On a long DIY table, there were three basins: one for the developer, the others for rinsing and fixing the photos. No way to empty them, it was necessary to transport the basins and pour them in a sink in which the washing of photos was also done.
In the same room, three small eight-liter tanks allowed the development of the films. Opposite, a wooden enlarger dating from before the war of 1940 … The Imperator, this august device was hung on the wall above a work board. It was an obsolete machine but still made good prints. There was still a small space to move around inside the room. Inactinic lighting was done with a sodium lamp.
Leaving the lab, on the left, there was a flat drying and glazing machine to dry the photos that came out on glossy paper, a table to display the photos, a few shelves for archiving. This was the agency I discovered! It was not great, it was going to be a job.
To the right of this room was the bedroom of Lova and Jacqueline de Vaysse, and opposite, a corridor leading to their kitchen and bathroom. Under the veranda which welcomed me: a table, a desk, a typewriter for Jacqueline de Vaysse to type in the texts, and where Renaud Martinie the accountant and sales person worked. Behind the desk, under a miller’s ladder there was a small bed for Katherine the boss’s daughter and above a small loggia where she could study!
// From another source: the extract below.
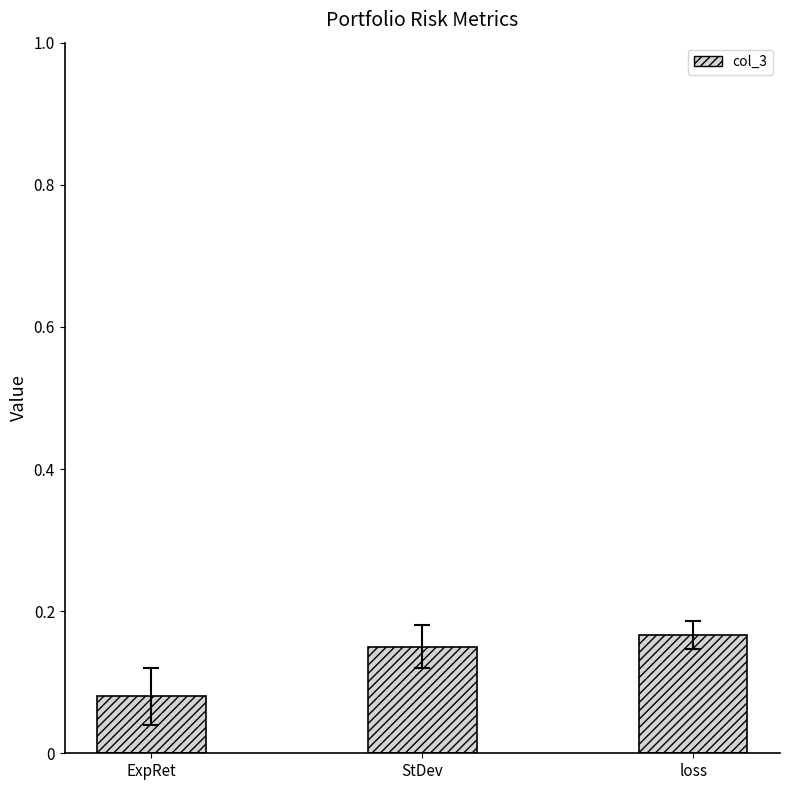

What is the sum of all values?

0.4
Vaysse’s family slept in this same room! Their room was next to the little cabin which was the lab. As we worked both at night and on Sunday, if I arrived early in the morning, I would find them in bed! It did not matter. It was a bohemian life! But I never heard the family complain. They lived, dined, and slept in their working place…
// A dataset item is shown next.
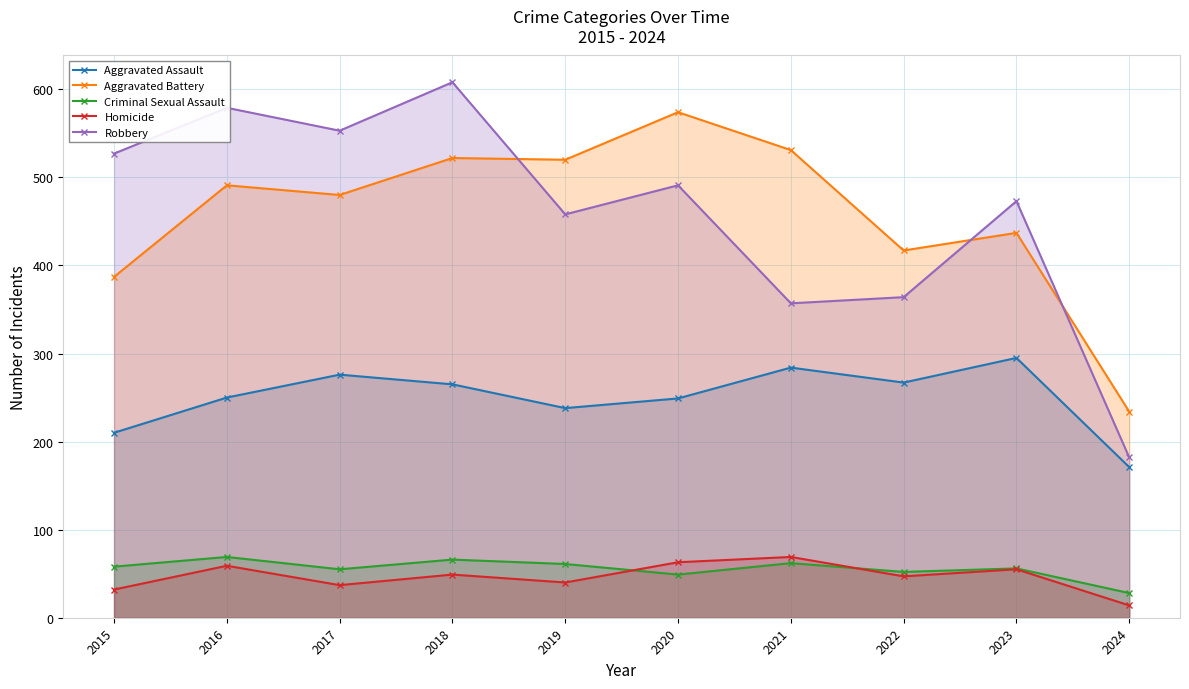

Does the chart display data point markers on the line(s)?

Yes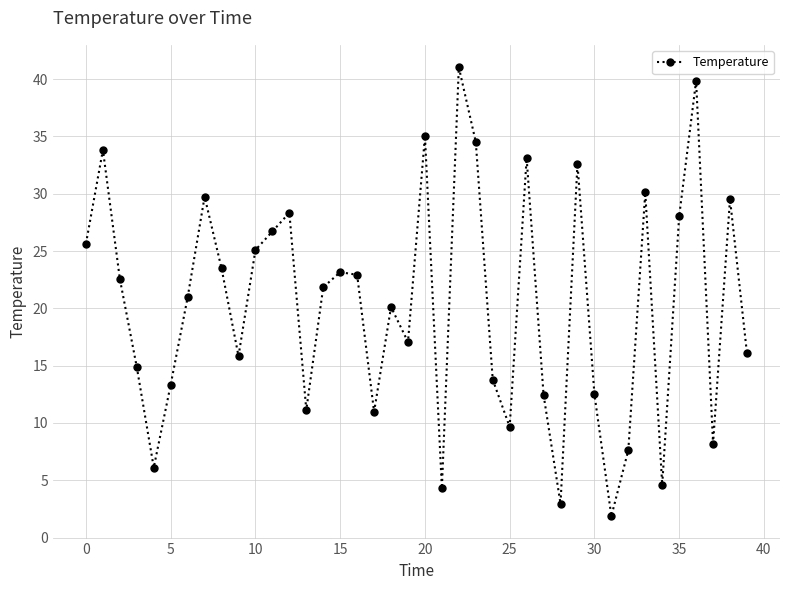

What is the maximum value shown in the chart?

41.0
When they sometimes left for the weekend or on vacation, Lova de Vaysse offered me to stay at the agency. I slept and worked there, it was the right thing. It is true that living in a maid’s room it suited me well. I was then the boss of the business!
This was often the case from 1955 to 1960 until the year of my 25th birthday and my marriage to a charming and pretty hairdresser.
Lova de Vaysse was then 34 years old.
I was a little scared because at the beginning, reportages were rare: one or two per week. To keep myself busy I turned the earth over at the entrance of the agency to sow grass and put some flowers in it. In addition to the laboratory, here I was a gardener!